02:19Absolutely. It's preparation for what happens if the Hormuz straight is still blocked in two months' time.
02:26If we're sitting here in June and we still don't have a restoration of trade, then there will be pressure
02:31on the need to make payments and the access to cash flow.
02:34That's why now is a good time to make that request, not when you get to that stage in, let's
02:39say, May or June.
02:42Okay, I take your point on solvency versus liquidity, and we know that these are wealthy nations.
02:49The Gulf nations are wealthy nations, so the asset wealth is actually there.
02:53Do you see a real risk of a dollar shortage emerging in the coming months?
03:00I think no one could have imagined coming into this year that we'd have two months where the Hormuz straight
03:06was blocked.
03:08So we've got to be realistic, and we have to have a pessimistic scenario built in where maybe that blockade
03:14lasts for another two or three months, as I say,
03:16because neither protagonist, the U.S. or Iran, and for that matter Israel as well, appears to be in a
03:21hurry to resolve this.
03:22That's why the groundwork has to be put in now in case that worst scenario materializes.
03:28Now, if it does, all of the GCC states, with perhaps the exception of Bahrain, have the financial wherewithal to
03:35get through this.
03:36But the question is, how do you mitigate the damage?
03:39Part of mitigating the damage from the UAE's perspective is getting in place this sort of currency swap,
03:44which will alleviate any concerns in the market about dollar availability
03:48and certainly reduce the risk of any payment delays to suppliers who require payment in dollars.
03:56Yeah, I guess one of the other questions people are asking is, is it becoming more difficult for these Gulf
04:03nations to defend the currency pegs that they have in place versus the USD?
04:10Well, when it comes to the currency peg, it depends a little bit on how you come out as an
04:14answer to your first question,
04:16which is if the swap is being requested in a moment of crisis, then there would naturally be a question
04:21over the sustainability of the currency peg.
04:23If, on the other hand, you're in my camp, which is that, no, this is an insurance policy for the
04:28very worst case scenario,
04:30then I don't think there's any risk to the pegs over a, let's say, one to five year view.

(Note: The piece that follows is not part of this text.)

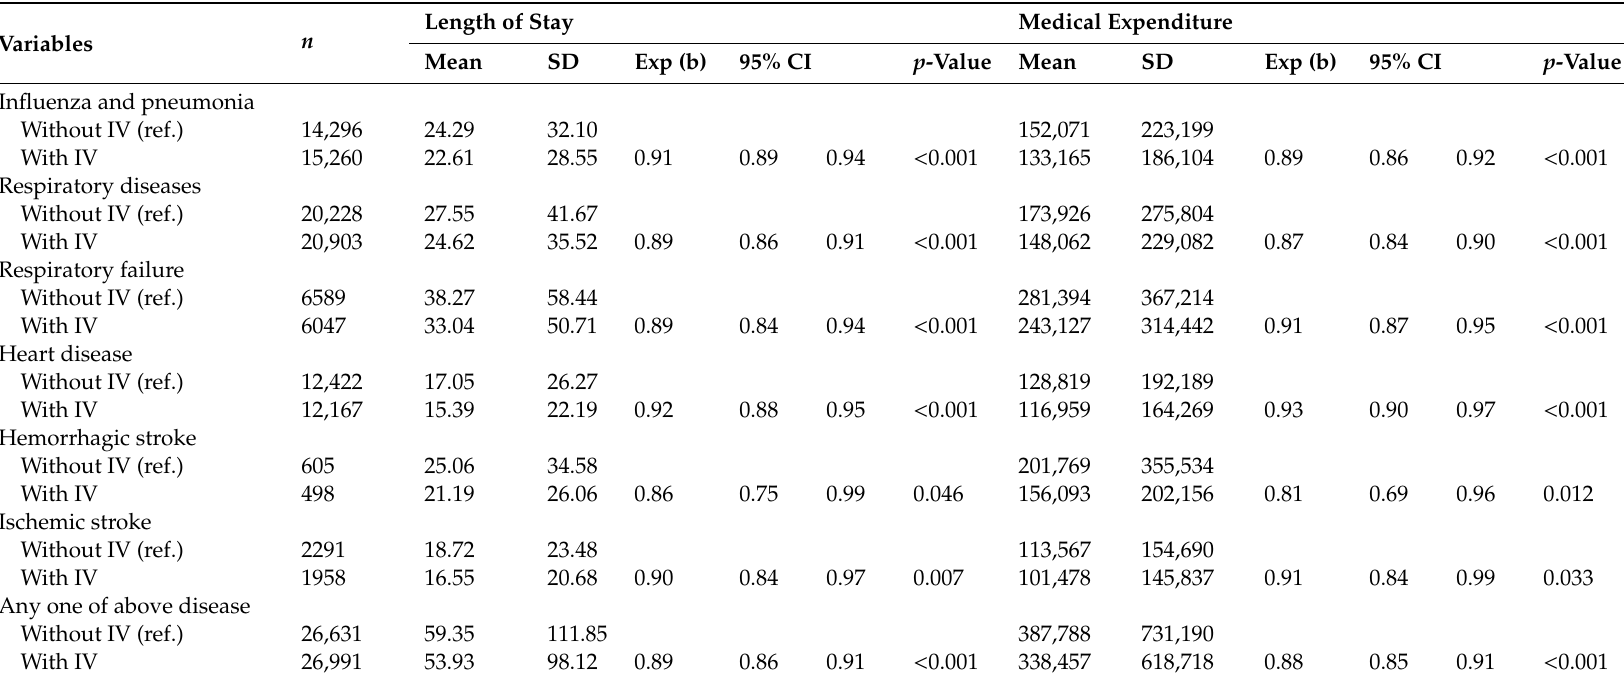
Table 2. Comparison of the length of stay and medical expenditure between the vaccinated and unvaccinated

04:34As long as we do ultimately get the reopening of Hormuz, as long as, particularly for the UAE and Saudi
04:41Arabia,
04:41there are alternate supply exit routes for oil exports, then you should still get the cash flow coming in from
04:48the oil industry.
04:50Take one step back as well and look at actually how resilient the non-oil sector has been.
04:56You know, yes, real estate pricing has gone down, but it hasn't come to a halt.
04:59Long haul air travel connecting via hubs like Dubai, Doha and Abu Dhabi is still going on,
05:05even if tourism is, if tourists are not stopping over in these markets.
05:09And you look at the banks, the banks reported in Q1, giving you no evidence whatsoever
05:14that there were signs of distress despite an entire month where the war took place.